The Yakama Nation, which has treaty rights to fish in the Columbia River, has demanded a meeting with the USDA over what it considers "exotic" garbage that could contaminate the region.

Yakama Chair Harry Smiskin tells Seattle Weekly that such a meeting will be held tomorrow at the tribe's headquarters in Toppenish. According to Smiskin, the federal government is obligated by treaty to consult with the Yakamas about anything that might adversely affect the land around the landfill, which the tribe ceded in 1855.

Smiskin says the tribe is worried that "imported" rodents from Hawaii could contaminate the ground water and river, while Hawaiian fruit flies could decimate farms on the reservation, which lies about 50 miles north of the landfill.

Environmentalists have raised similar concerns--ones the USDA eventually discounted after multiple reviews over five years, according to agency spokesperson Lawrence Hawkins. (See the USDA's latest assessment on the shipment of Hawaii garbage.) In May, the USDA gave Hawaiian Waste the go-ahead for the garbage to be shipped. But the agency suspended its approval earlier this month, just as the company was about to load bales of trash onto a barge, after inspectors found tears in the plastic covering.

Hawaiian Waste Systems president Mike Chutz, talking by phone from Honolulu, says the company rewrapped the bales and has received word from the USDA that it will lift the suspension any day now.

He did not know about the meeting with the Yakama Nation, however, until told by SW. Exasperated, he pointed out that the tribe had an opportunity to comment when the USDA was conducting its review, but waited instead "until the very, very last minute to exercise its right" to be consulted.
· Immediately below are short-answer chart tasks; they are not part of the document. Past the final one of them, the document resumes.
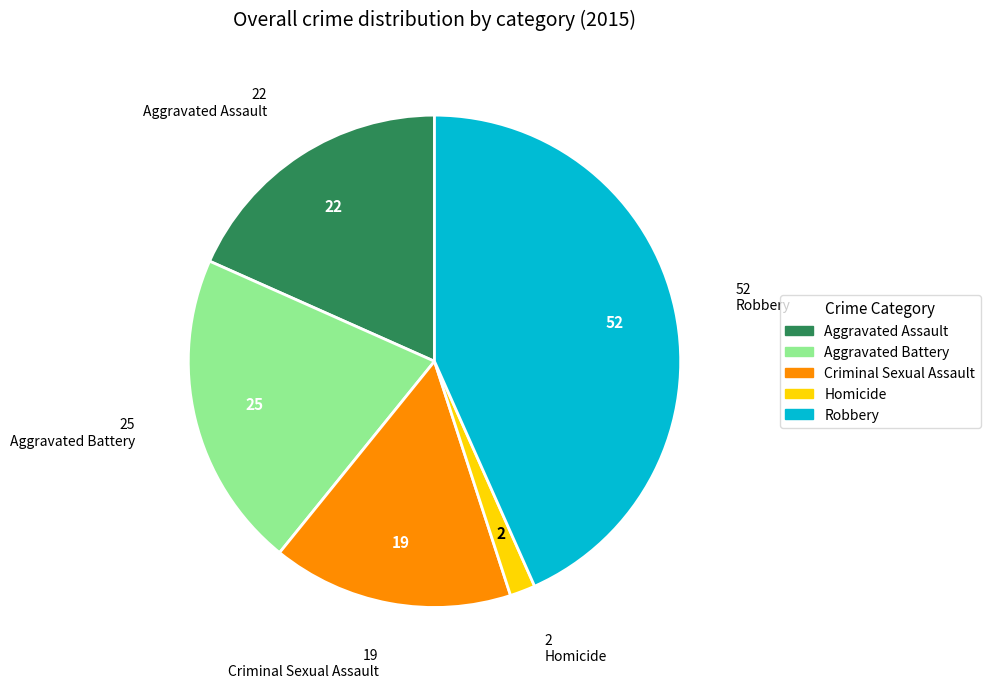

Does Aggravated Battery account for over 50% of the chart?

No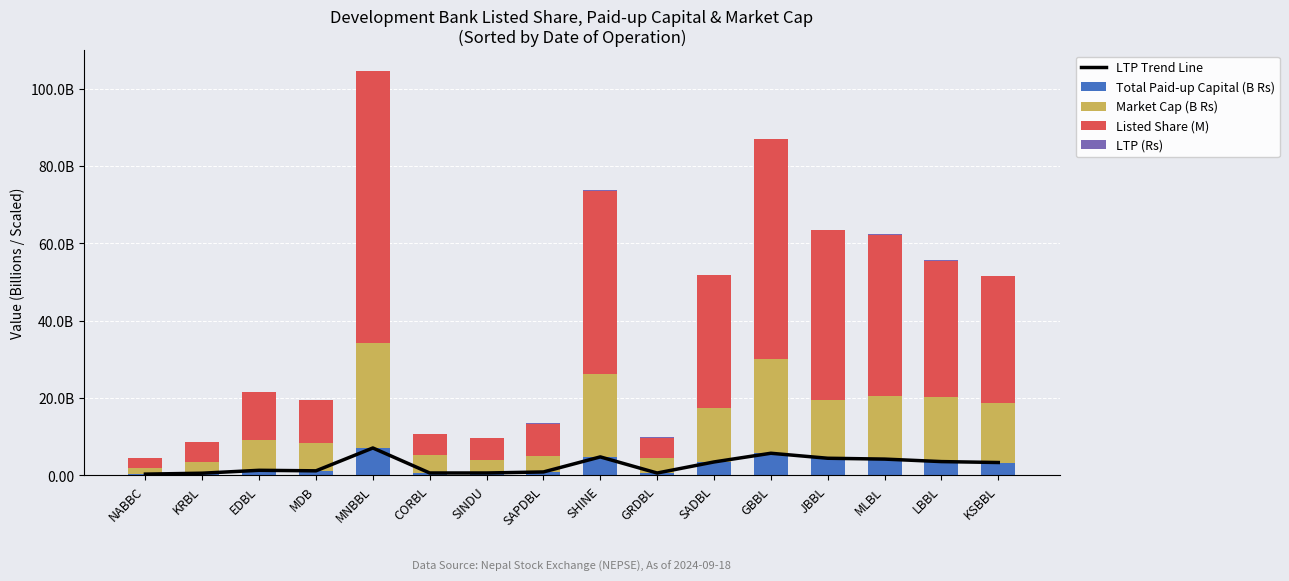

What is the difference between the maximum and minimum values in the Listed Share (M) series?

67.8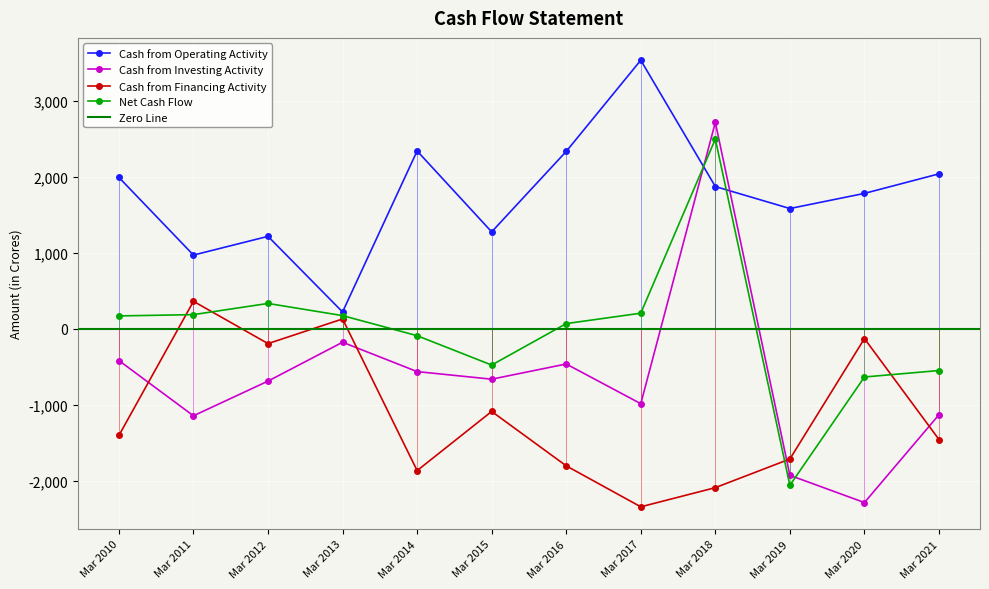

Where is the first local minimum for Cash from Operating Activity?

Mar 2011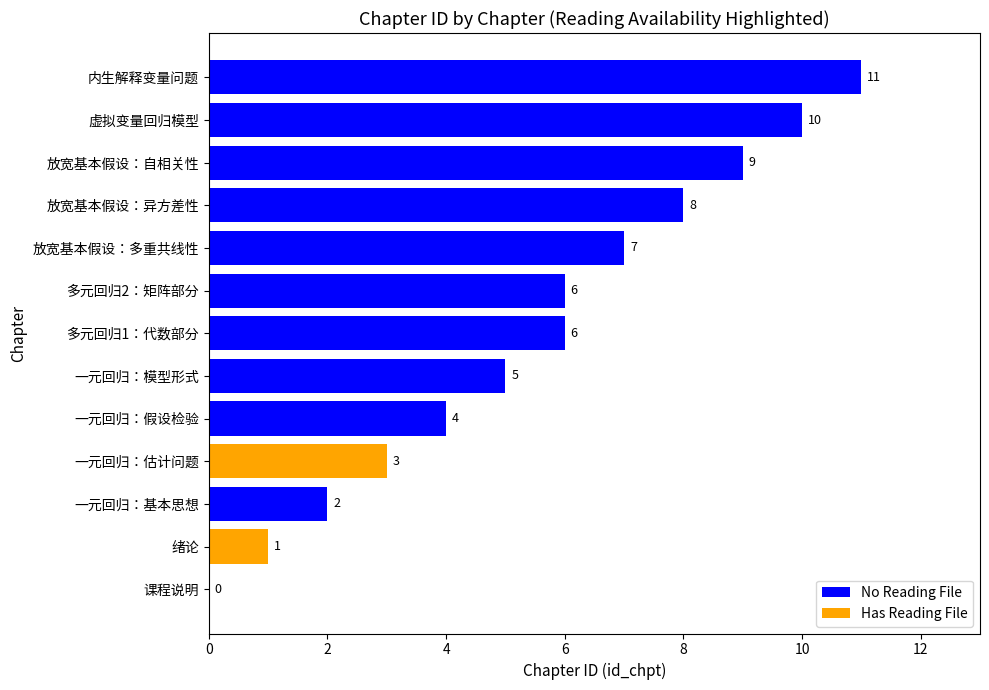

How many positive values are there?

12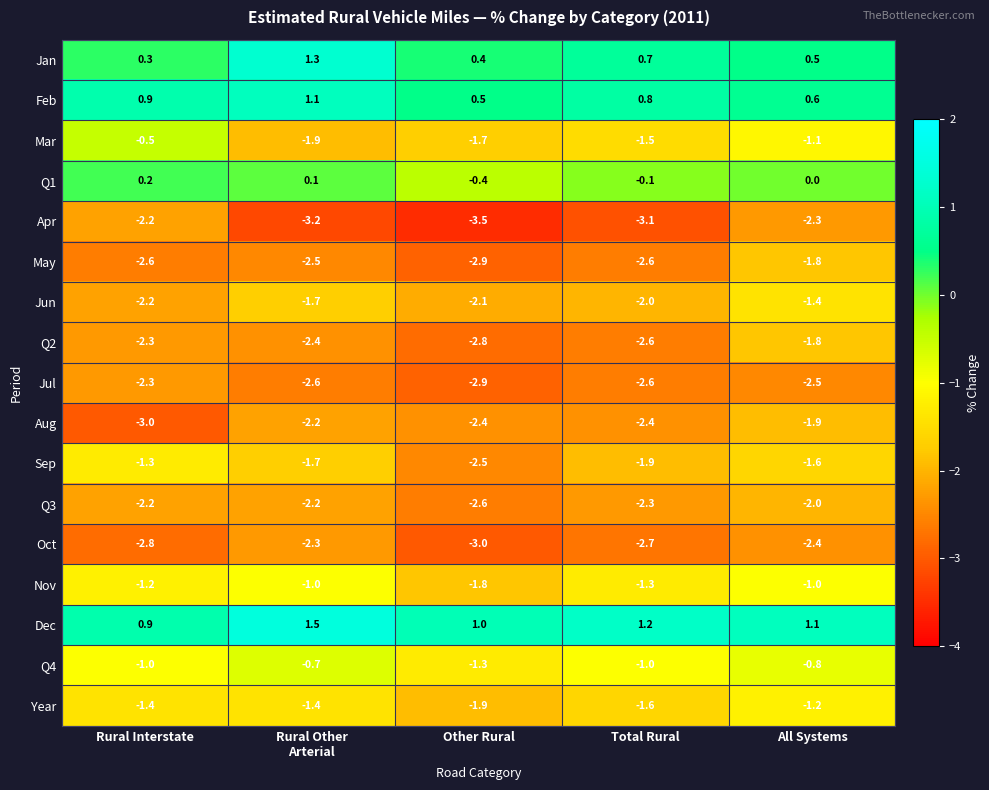

What is the sum of the Nov values at Total Rural and All Systems?

-2.3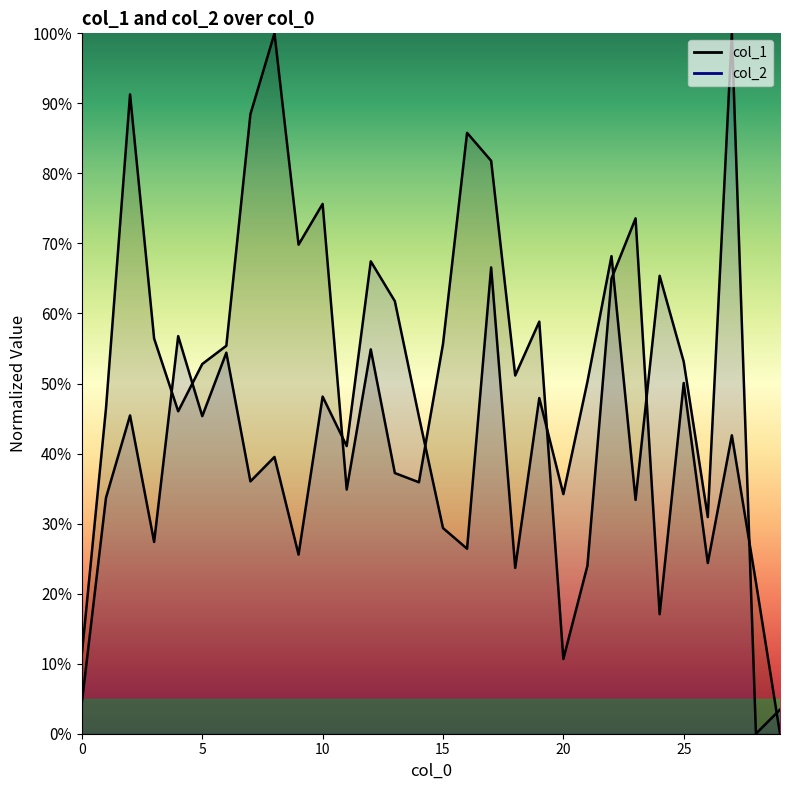

What is the value of the col_1 point at the 14th from the left?

0.4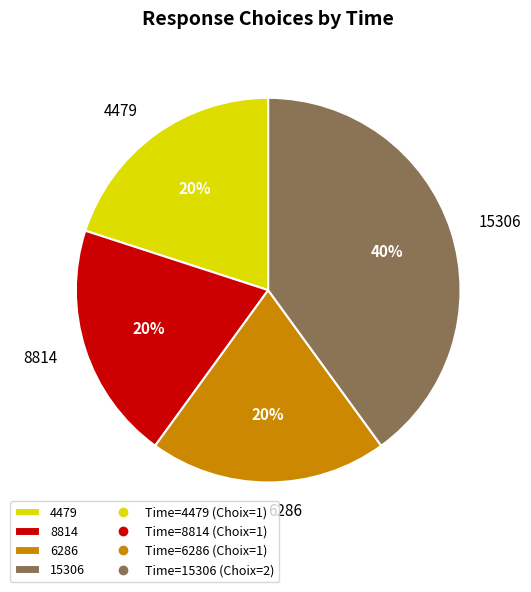

Count the number of slices in the pie.

4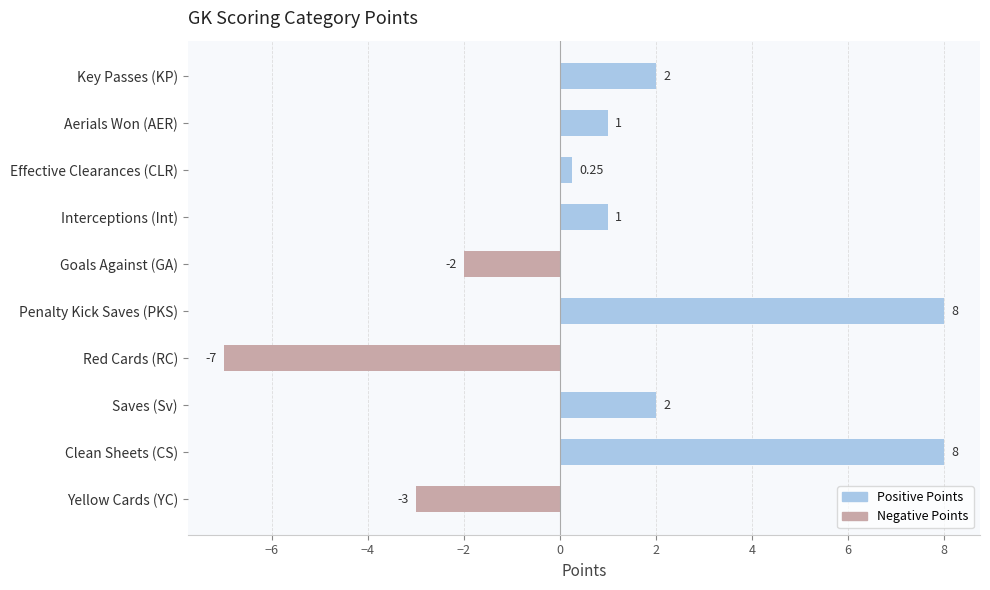

At which category does the chart reach its minimum across all series?

Red Cards (RC)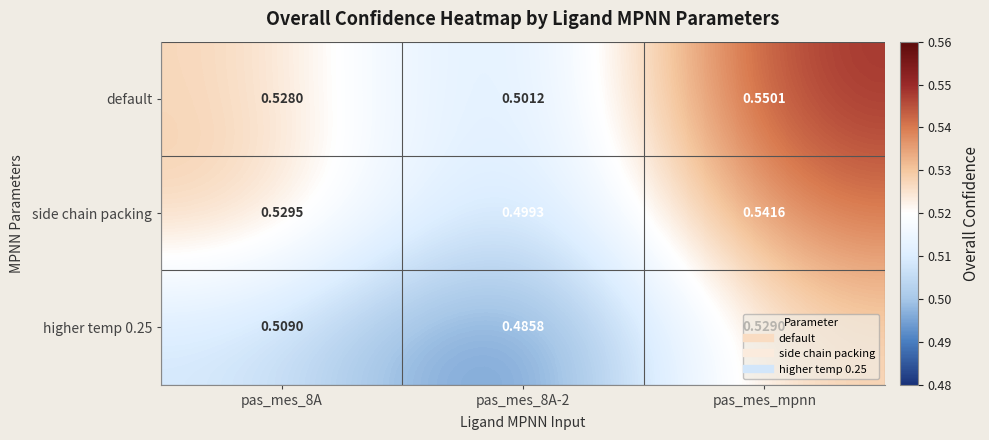

Which category has the highest value across all series?

pas_mes_mpnn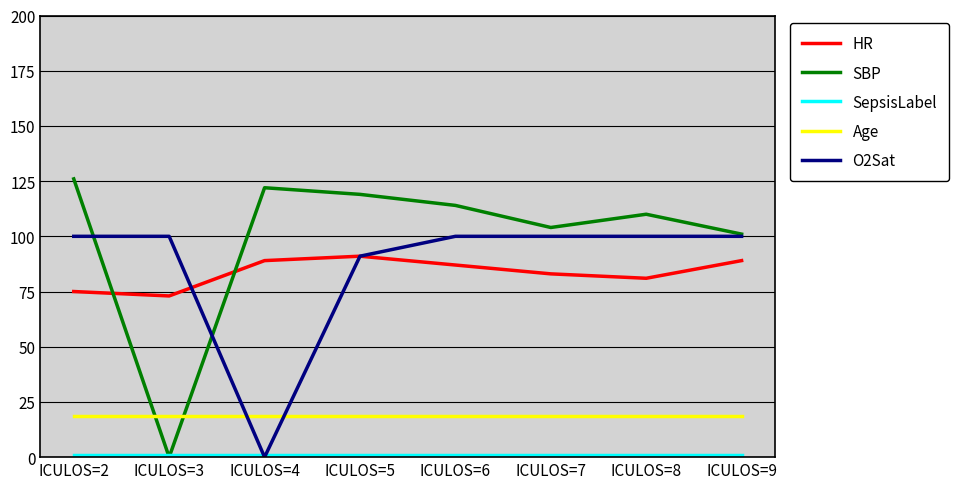

Is it true that Age equals 9.1 at ICULOS=2?

False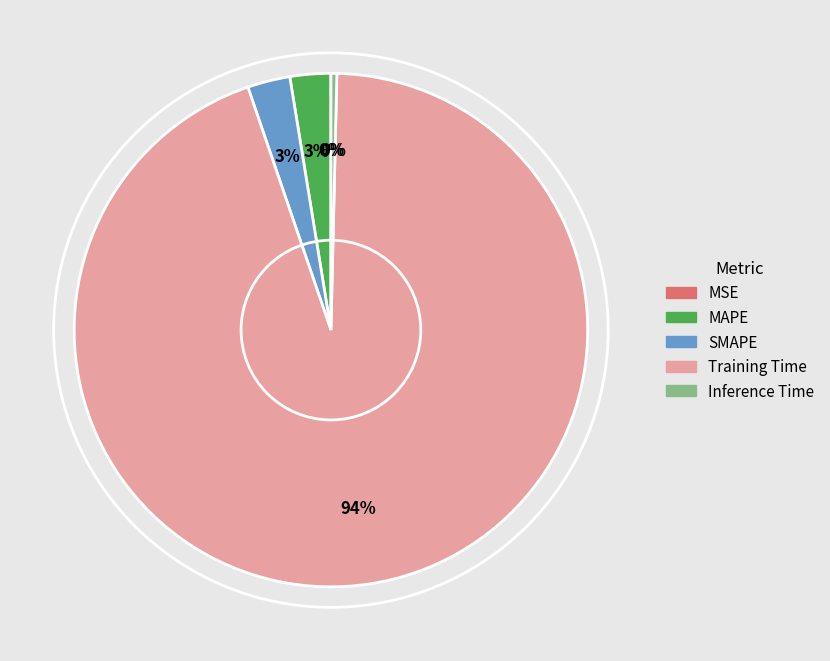

True or false: SMAPE accounts for 3% of the total.

True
It's unclear, however, what power the Yakama Nation really has over the matter. Hawkins says it's a "legal question" he cannot answer.

But he adds that the USDA intends to "fully explore" the tribe's concerns. Meanwhile, Honolulu Mayor Mufi Hannemann, who is running for governor, has been threatening to call off its contract with Hawaiian Waste if it doesn't get the garbage moving, and soon.